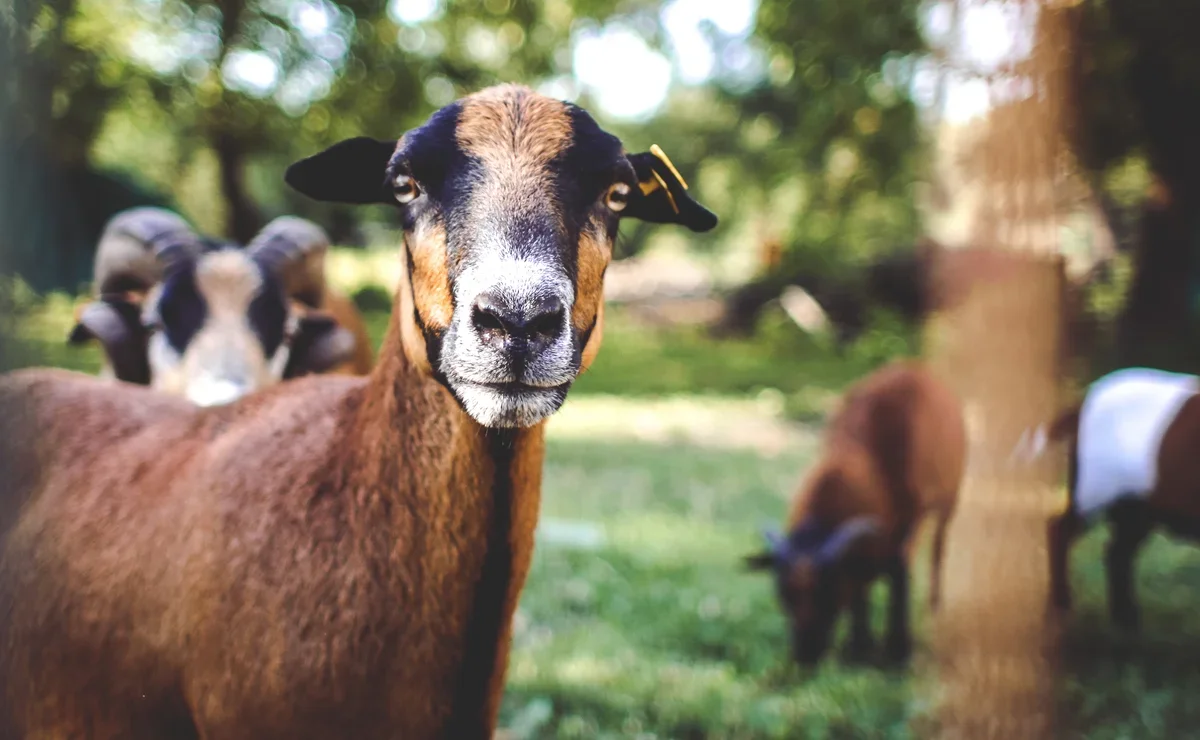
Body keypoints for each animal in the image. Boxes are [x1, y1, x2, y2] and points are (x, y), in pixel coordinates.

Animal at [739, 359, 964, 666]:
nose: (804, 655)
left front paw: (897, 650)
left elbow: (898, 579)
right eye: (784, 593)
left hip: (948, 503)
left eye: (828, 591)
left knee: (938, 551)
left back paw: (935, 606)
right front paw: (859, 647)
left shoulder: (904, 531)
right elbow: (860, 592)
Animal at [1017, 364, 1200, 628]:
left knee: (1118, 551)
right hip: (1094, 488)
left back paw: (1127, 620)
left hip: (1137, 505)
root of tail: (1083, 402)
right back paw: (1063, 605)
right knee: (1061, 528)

● ● ●

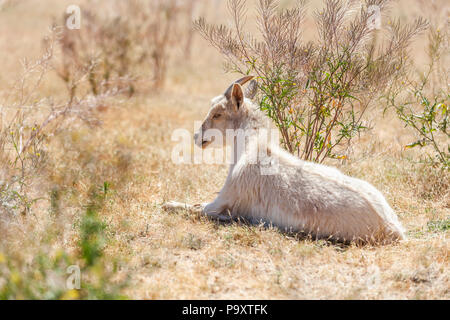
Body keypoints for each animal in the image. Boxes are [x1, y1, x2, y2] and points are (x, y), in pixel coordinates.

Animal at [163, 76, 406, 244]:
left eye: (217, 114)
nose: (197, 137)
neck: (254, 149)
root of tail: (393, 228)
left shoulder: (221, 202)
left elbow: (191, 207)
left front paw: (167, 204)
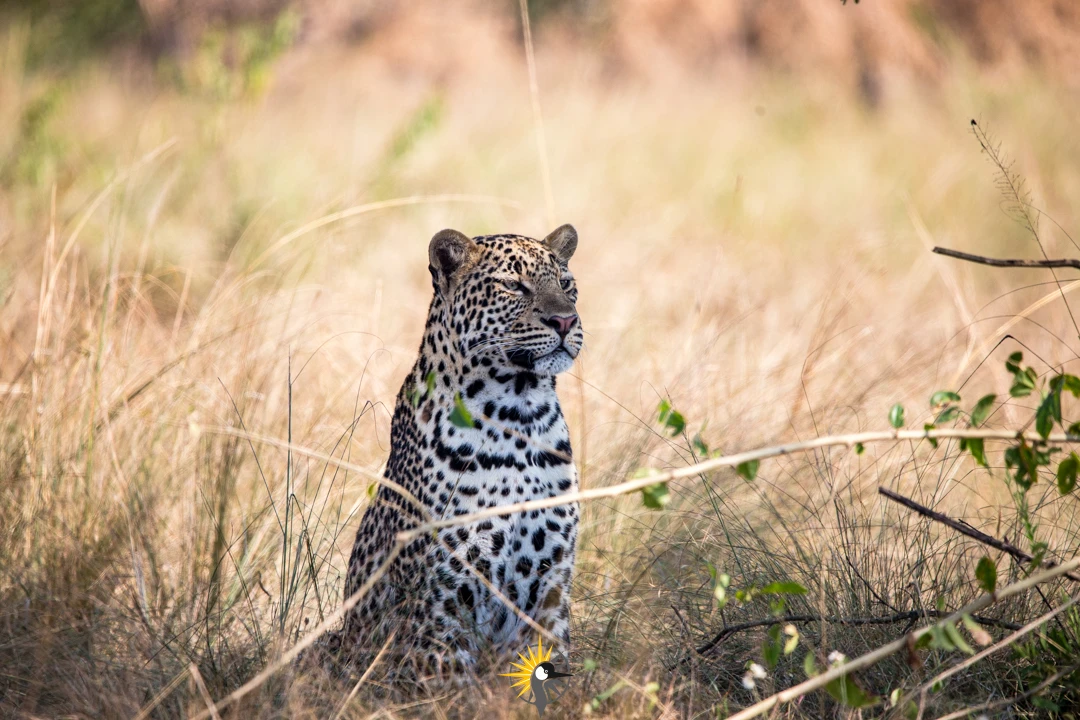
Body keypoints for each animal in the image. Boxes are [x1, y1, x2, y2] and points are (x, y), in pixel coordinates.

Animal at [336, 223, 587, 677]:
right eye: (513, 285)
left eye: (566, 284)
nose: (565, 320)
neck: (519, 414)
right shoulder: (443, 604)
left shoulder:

● ● ●

### What you will do
Given the records above, reproduce precisely and only the lines between the line holding "left eye: (217, 114)" and the line holding "left front paw: (167, 204)", inclusive.

### Result
left eye: (217, 114)
nose: (197, 137)
neck: (254, 149)
root of tail: (393, 228)
left shoulder: (221, 202)
left elbow: (191, 207)
left front paw: (167, 204)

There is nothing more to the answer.